Stated goal a
Edit the lines of the records starting with the line with "YCD: none -> 20:41" and going on through the line with "XLZ: 1:09 -> 1:14", replacing "none" with "empty" and changing nothing else. Leave the pictures out of your answer.

Selected extract

The 2022–23 Top 14 competition is the 124th French domestic rugby union club competition operated by the Ligue Nationale de Rugby (LNR).

Format 
The top six teams at the end of the regular season (after all the teams played one another twice, once at home, once away) enter a knockout stage to decide the Champions of France. This consists of three rounds: the teams finishing third to sixth in the table play quarter-finals (hosted by the third and fourth placed teams). The winners then face the top two teams in the semi-finals, with the winners meeting in the final at the Stade de France in Saint-Denis. The LNR uses a slightly different bonus points system from that used in most other rugby competitions. It trialled a new system in 2007–08 explicitly designed to prevent a losing team from earning more than one bonus point in a match, a system that also made it impossible for either team to earn a bonus point in a drawn match. LNR chose to continue with this system for subsequent seasons.

France's bonus point system operates as follows:

 4 points for a win.
 2 points for a draw.
 1 bonus point for winning while scoring at least 3 more tries than the opponent. This replaces the standard bonus point for scoring 4 tries regardless of the match result.

Dataset entries
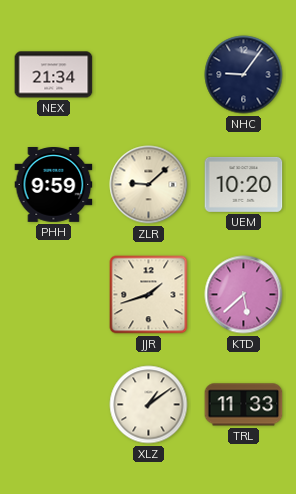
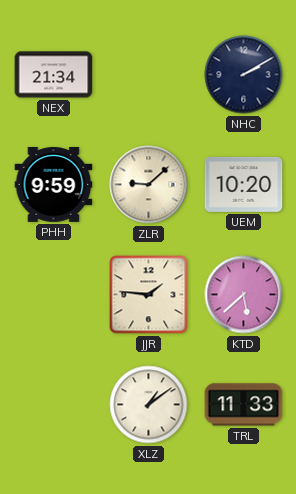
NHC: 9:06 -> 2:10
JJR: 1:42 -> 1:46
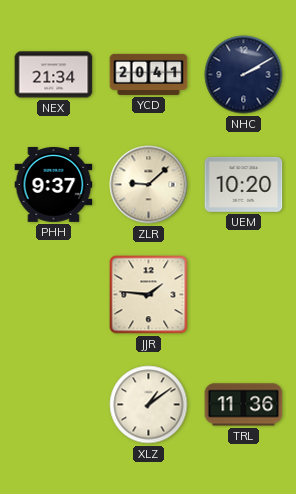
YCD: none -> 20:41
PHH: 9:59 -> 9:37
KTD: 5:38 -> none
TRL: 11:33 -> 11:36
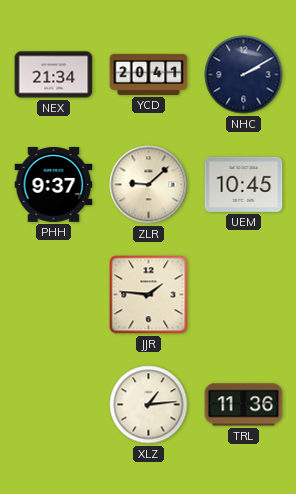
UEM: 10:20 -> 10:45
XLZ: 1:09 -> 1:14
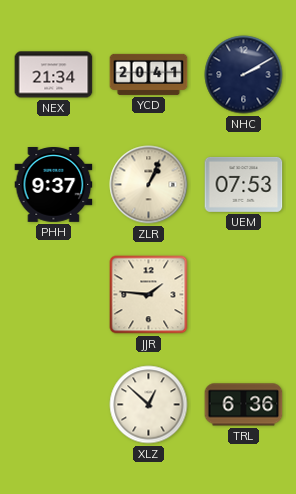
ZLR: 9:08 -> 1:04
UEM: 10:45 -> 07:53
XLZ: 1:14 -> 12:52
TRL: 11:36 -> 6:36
* * *
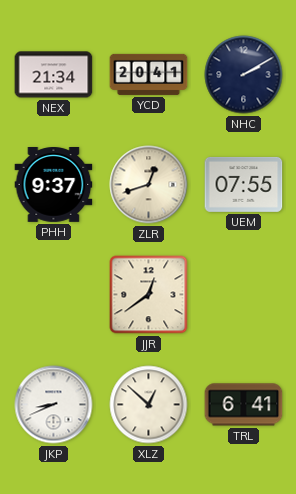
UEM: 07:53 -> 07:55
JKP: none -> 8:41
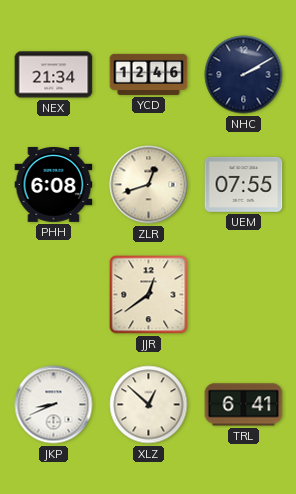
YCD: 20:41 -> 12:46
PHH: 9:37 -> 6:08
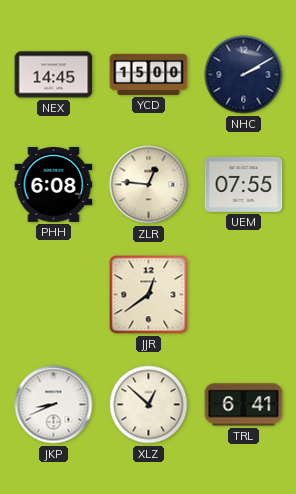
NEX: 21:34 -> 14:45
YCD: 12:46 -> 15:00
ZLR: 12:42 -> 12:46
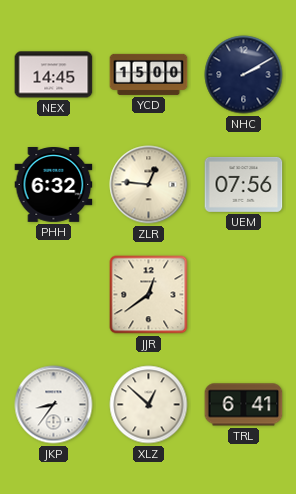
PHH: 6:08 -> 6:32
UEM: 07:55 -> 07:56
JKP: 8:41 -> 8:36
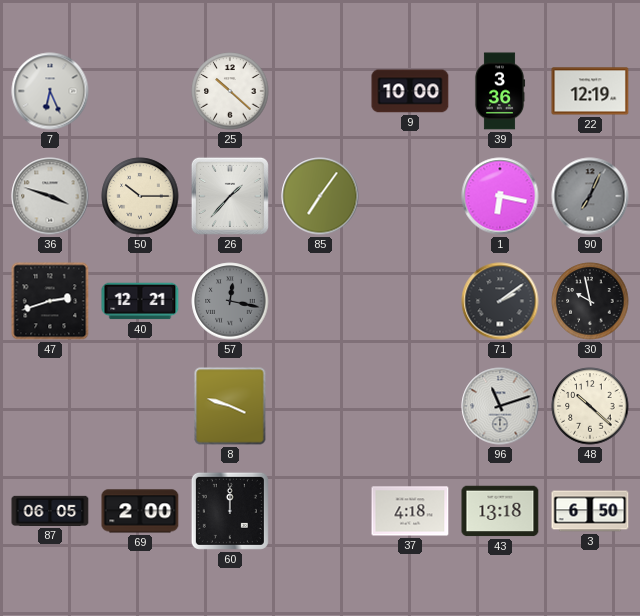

Stated goal b
Repeat the part of the Top 14 text starting with "4 points for" and going on through "the match result.", word for word.

Written answer a
YCD: empty -> 20:41
PHH: 9:59 -> 9:37
KTD: 5:38 -> empty
TRL: 11:33 -> 11:36
UEM: 10:20 -> 10:45
XLZ: 1:09 -> 1:14

Written answer b
4 points for a win.
 2 points for a draw.
 1 bonus point for winning while scoring at least 3 more tries than the opponent. This replaces the standard bonus point for scoring 4 tries regardless of the match result.